Some things never change. Mr Clinton arrived half an hour late, prompting a slow handclap from his audience of booksellers, and spoke for 45 minutes - 25 minutes longer than expected. Details of the rest of the tour, which will begin in earnest after publication on 22 June, remain sketchy.

Modest it will not be. As his literary representative Robert Barnett said, this will be the "mother and father of all rollouts". The first printing will be for 1.5 million copies. Equally extravagant was the advance paid to the author, reported to have been between $10m and $12m (£5.5m and £6.5m).

That the book is even ready is something of a miracle. It is a barely kept secret that the publisher Knopf dispatched a senior editor to live with Mr Clinton in his New York home to keep him off the golf course.

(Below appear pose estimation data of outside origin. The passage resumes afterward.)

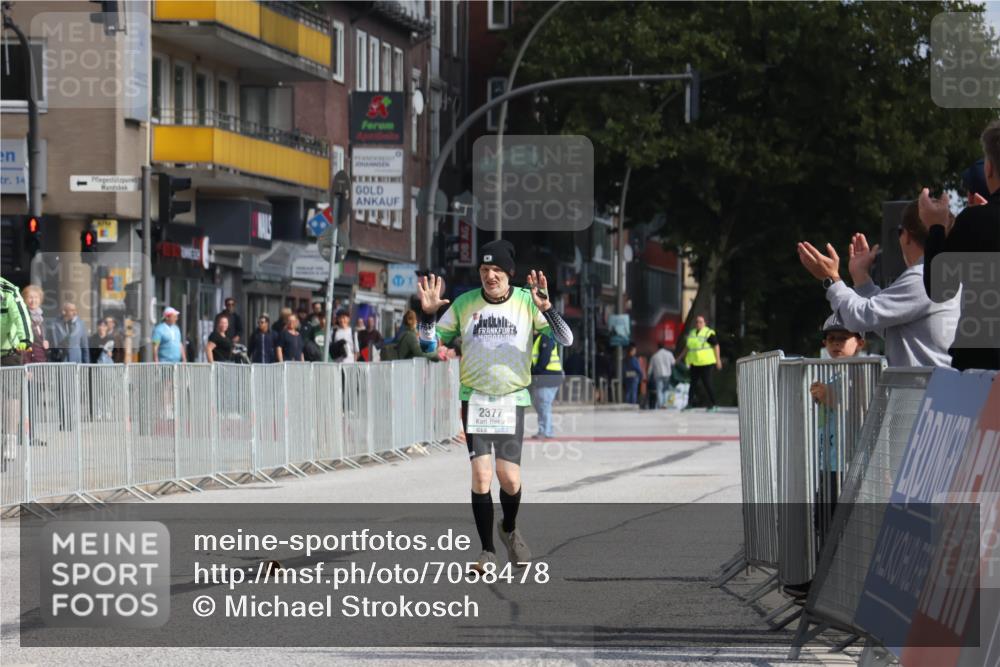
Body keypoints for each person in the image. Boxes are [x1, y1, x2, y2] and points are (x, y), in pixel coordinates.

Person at [416, 239, 574, 573]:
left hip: (512, 399)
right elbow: (429, 347)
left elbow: (566, 339)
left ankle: (509, 528)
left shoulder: (526, 302)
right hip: (474, 399)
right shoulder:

He wrote it all in longhand, he revealed, filling 20 notebooks. What he ended up with, he said, is almost two books. "The first is the story of my life and the story of America and how my life interwove with America's story," he said. This part looks at his upbringing in Arkansas and the awakening of his political consciousness, particularly in the Sixties.

How Americans remember those years says much about their politics, Mr Clinton suggested. "If you look back on the Sixties," he said, "and think there was more good than bad, you're probably a Democrat. If you think there was more harm than good, you're probably a Republican." The second part is more about the presidency, questions of policy and discussions on the mistakes he made. There is a "lot of policy in it, some will say too much".

If Democrats are afraid that the publicity for Mr Clinton may steal the limelight from the real Campaign 2004 starring John Kerry, perhaps they should relax. In Chicago, Mr Clinton mostly refrained from comment on the presidential race. He did not bash George Bush once.

Did he mention Monica Lewinsky? He did not. But if it is not in the book, readers will surely be disappointed.